### [Records for this task]
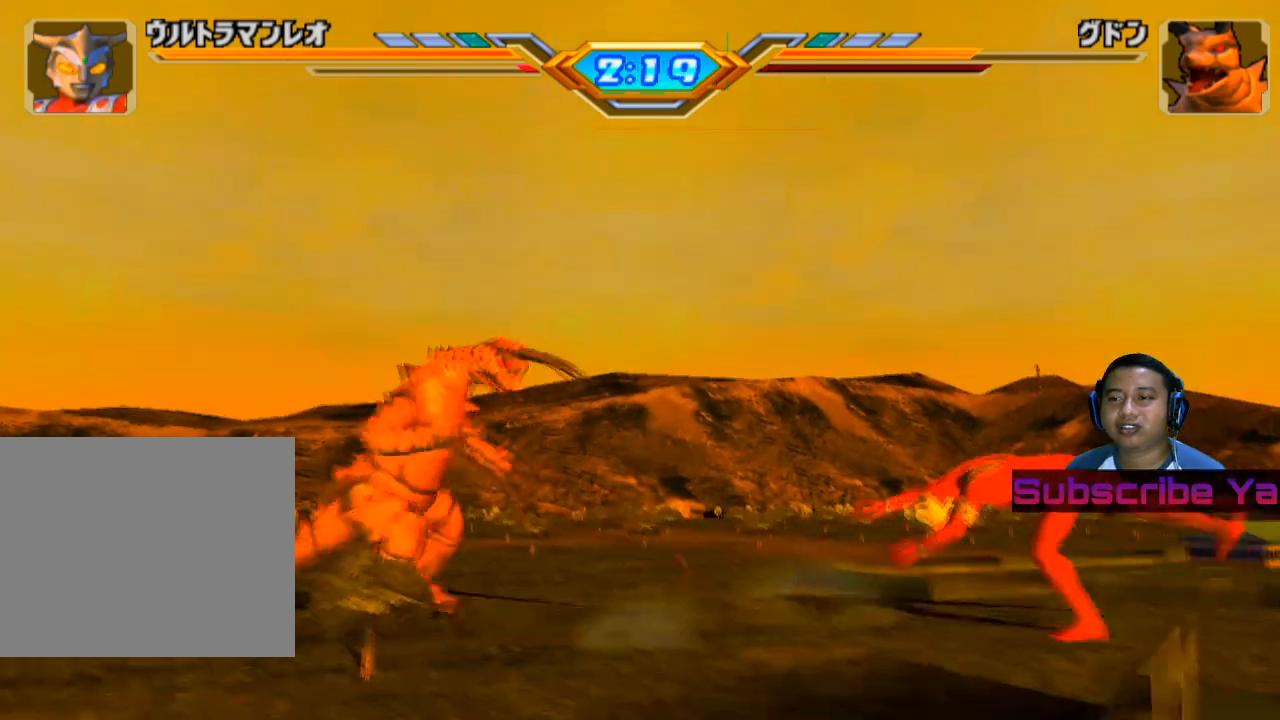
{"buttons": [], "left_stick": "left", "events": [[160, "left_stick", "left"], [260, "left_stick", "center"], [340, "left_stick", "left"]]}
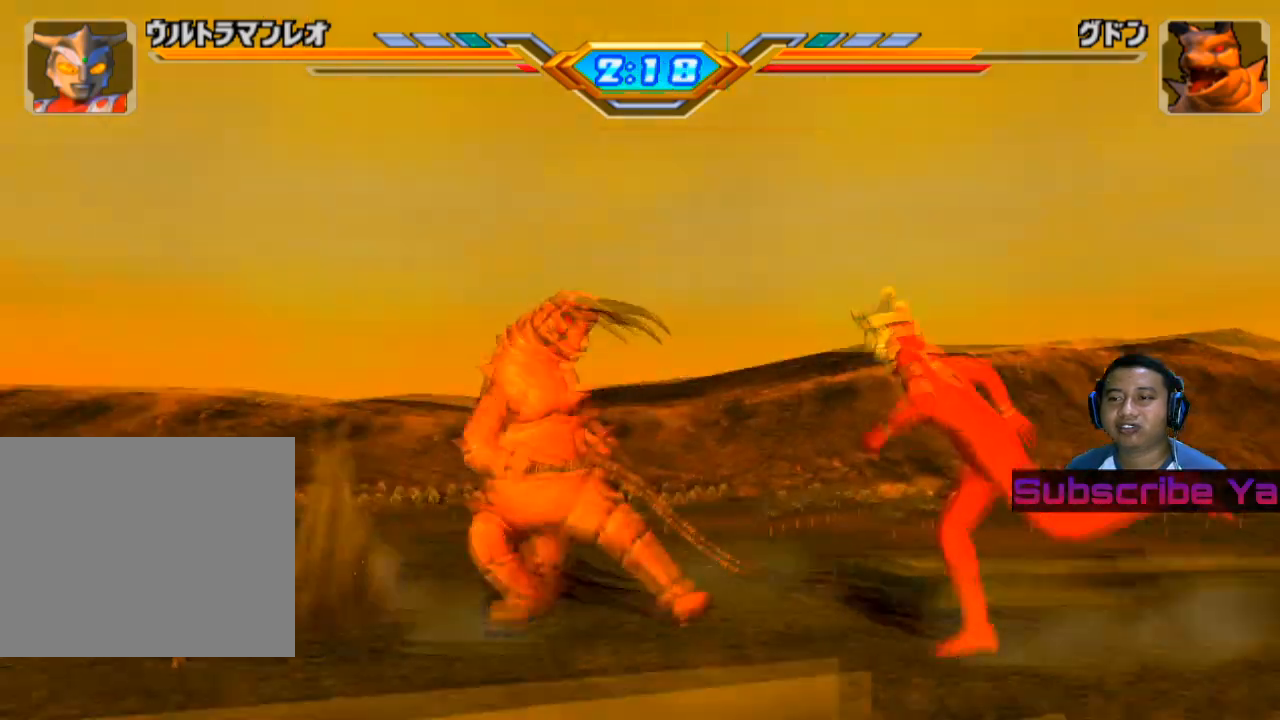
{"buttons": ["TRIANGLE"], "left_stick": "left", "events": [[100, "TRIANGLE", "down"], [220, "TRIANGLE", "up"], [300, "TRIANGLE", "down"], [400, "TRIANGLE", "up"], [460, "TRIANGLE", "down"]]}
--
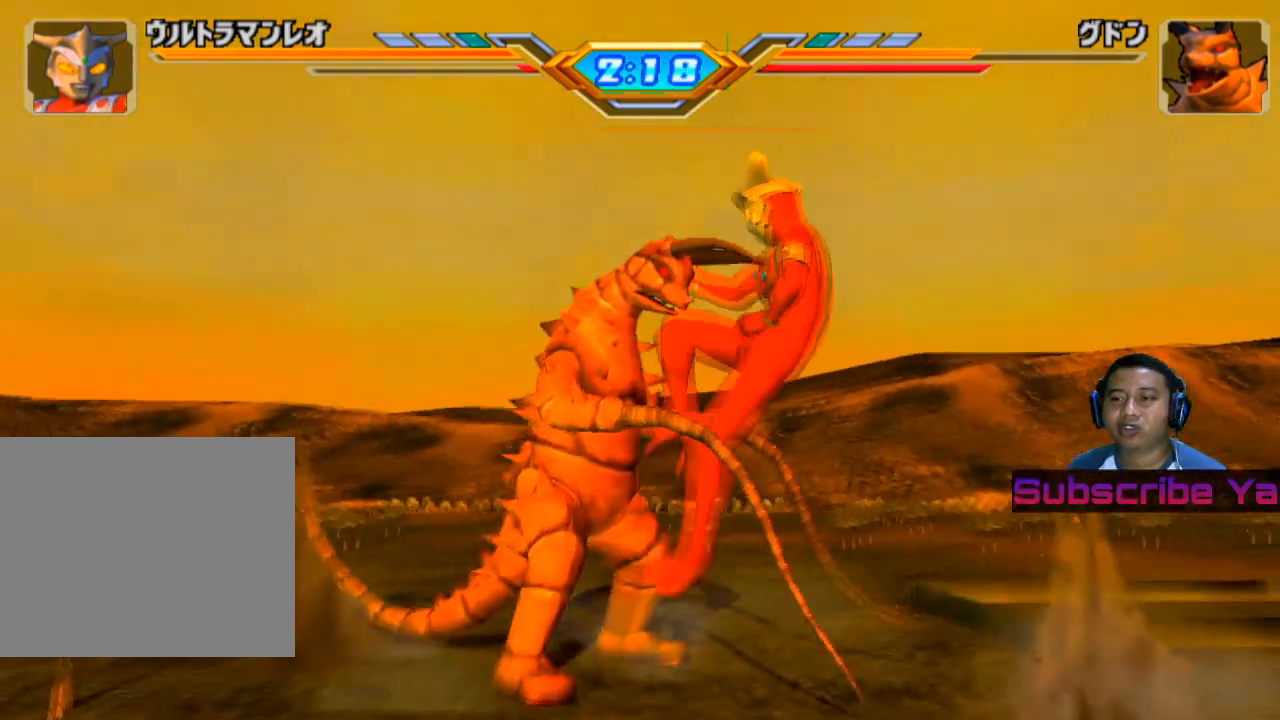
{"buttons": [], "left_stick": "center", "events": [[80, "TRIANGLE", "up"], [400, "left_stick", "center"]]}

### [Exercise description]
The count alone is needed: how many lines of these entries contain the word "center"?

### [Finished exercise]
2